WHAT YOU SHOULD DO » The records below must be reproduced exactly. Strip out the pictures.

====== RECORDED INFORMATION ======

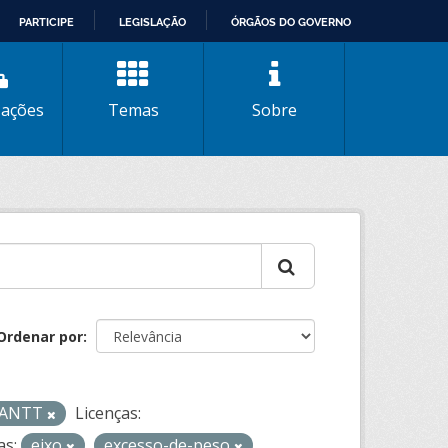
PARTICIPE
LEGISLAÇÃO
ÓRGÃOS DO GOVERNO
zações
Temas
Sobre
Ordenar por
- ANTT
Licenças:
as:
eixo
excesso-de-peso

======

EXERCISE RESULT »
PARTICIPE
LEGISLAÇÃO
ÓRGÃOS DO GOVERNO
zações
Temas
Sobre
Ordenar por
- ANTT
Licenças:
as:
eixo
excesso-de-peso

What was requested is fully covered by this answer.